The common denominator of all abuse is control. Of course, it's no wonder that the things that are within our realm of control on a daily basis are also the things abusers want to control for us the most.
My mother was a very thin, petite woman. She dutifully put a hot meal in front of my narcissistic father every night. As a covert narcissist, her choices about "healthy" food appeared well within the range of normal to an outsider, but they were far from it.
She was fiercely anti-sugar, not out of love and concern for health, but because it was something I liked and enjoyed that she could keep away from me. We rarely ever had dessert, but carob instead of chocolate was the "treat." Or raisins. I actually have always liked and enjoyed natural foods, but her excessive control over my eating anything sweet backfired. As a child, I was obsessed about the opportunity to eat dessert or go trick or treating. I would go to my friend's house and down sugary cereals with lustful abandon. I learned to bake before I was old enough to touch an oven, only because I saw the opportunity to but some sugar in my belly.
My mother was also anti-flavor. Her approach to food was also her approach to life. Food was an impersonal, chemical metabolic exchange, not ever something to be enjoyed or shared over human connection. Although technically nutritious, her food was consistently bland and disgusting. Boiled soy beans, anyone? Unseasoned, microwaved chicken and plain brown rice? It sat like a lump in my gut over the dinner table tension that was ever- present.

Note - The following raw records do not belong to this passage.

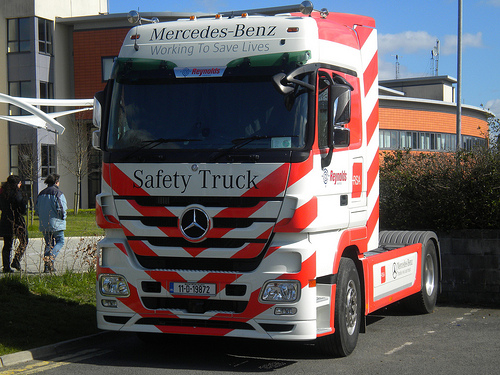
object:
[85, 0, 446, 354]
truck cab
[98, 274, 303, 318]
headlights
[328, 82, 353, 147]
side mirror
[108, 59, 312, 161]
windshield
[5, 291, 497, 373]
parking lot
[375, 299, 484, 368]
faded markings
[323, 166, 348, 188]
reynolds logo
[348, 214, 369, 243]
stepup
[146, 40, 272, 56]
lettering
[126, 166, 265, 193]
safety truck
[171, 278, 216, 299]
license plate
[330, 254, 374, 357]
tire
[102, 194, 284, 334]
grill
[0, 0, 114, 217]
building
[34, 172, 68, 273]
girl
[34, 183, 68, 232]
blue coat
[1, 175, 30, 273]
girl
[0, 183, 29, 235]
black coat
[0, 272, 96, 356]
grass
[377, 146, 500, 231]
bushes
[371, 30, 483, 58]
clouds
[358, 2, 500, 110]
sky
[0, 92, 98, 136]
white overhang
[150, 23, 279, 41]
logo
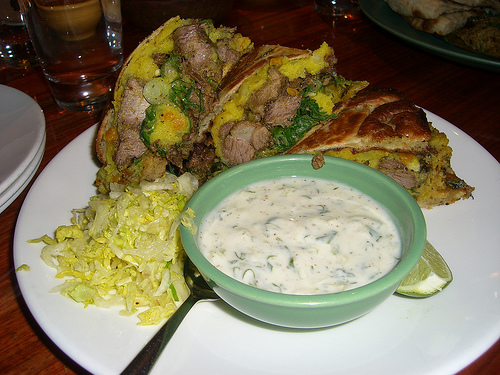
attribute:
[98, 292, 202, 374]
spoon — silver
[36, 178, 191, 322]
food — yellow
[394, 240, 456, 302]
lemon — cut, halved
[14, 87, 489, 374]
plate — white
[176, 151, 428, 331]
bowl — green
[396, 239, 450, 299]
orange — quartered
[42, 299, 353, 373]
plate — white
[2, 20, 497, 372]
table — brown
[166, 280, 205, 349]
spoon — silvery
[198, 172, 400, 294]
soup — white, thick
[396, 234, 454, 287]
limon — green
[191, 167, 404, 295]
sauce — yogurt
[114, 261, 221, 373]
spoon — silver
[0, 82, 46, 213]
plates — white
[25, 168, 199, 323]
cabbage — green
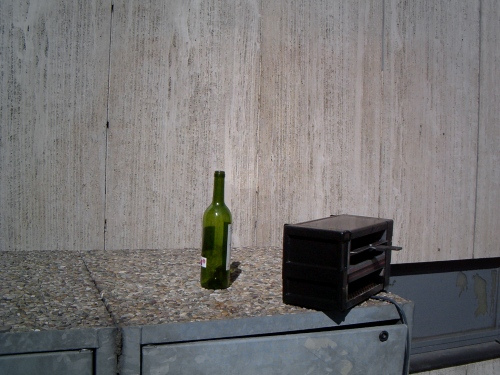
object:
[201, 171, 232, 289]
bottle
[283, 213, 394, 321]
black object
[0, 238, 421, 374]
counter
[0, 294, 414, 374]
cabinet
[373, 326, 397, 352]
lock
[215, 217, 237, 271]
label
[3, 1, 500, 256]
wall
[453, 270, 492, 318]
paint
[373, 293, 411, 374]
cord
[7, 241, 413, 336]
stone tops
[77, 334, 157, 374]
hinges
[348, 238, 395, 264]
tray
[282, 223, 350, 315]
back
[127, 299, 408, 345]
top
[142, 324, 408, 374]
cabinet door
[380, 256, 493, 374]
divider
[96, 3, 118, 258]
line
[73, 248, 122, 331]
crack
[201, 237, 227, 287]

As a young child, I quickly learned the more I resisted the food she gave me, the more I would see it around. No one liked liver, yet there it was every week, waiting for me to choke it down while my dad barked on about how ungrateful I was. My father ate expensive lunches in restaurants and drank his way through dinner. My mother neither let us have lunch money nor stocked the pantry with anything but stale whole wheat bread, so I often opted to go without lunch.
For me, food became a metaphor for the love and comfort that was lacking in my home. When I first went away to college, I indulged in all the Count Chocula and Ben and Jerry's that was ever denied me, but I also discovered the connection of food and people. In so many cultures except the one I knew at home, sharing a meal together was an opportunity to feel close to others. It makes sense now that my mother was incapable of nurturing with food. She once made an offhand comment that I had almost starved to death as an infant before the doctor pointed out that I wasn't getting any milk. If that isn't the metaphor or all metaphors to describe my relationship with my mother, I don't know what is.
I saw early on that the problem was not the food, but the intent behind the food. Unlike my mother, I am neither thin nor petite, but I am far more in control of being my authentic self than she ever was. My mother mentioned to me once that she was always careful to be thin because when she was growing up, her father often said, "You want to be fat like your mother?!" How abusers are weird about weight and body image deserves its own post. For me, I believe it's more important to watch my attitudes around food than the food itself. Is what I put in my body an act of love, connection, or enjoyment, or is it an act of resentment, self-pity, or punishment?
As a mother, I am careful not to over-control what my children eat. I cook healthy meals that taste good, and I make sure the environment in which they are eaten is warm and welcoming. And then we enjoy dessert. To me, that is the greatest victory.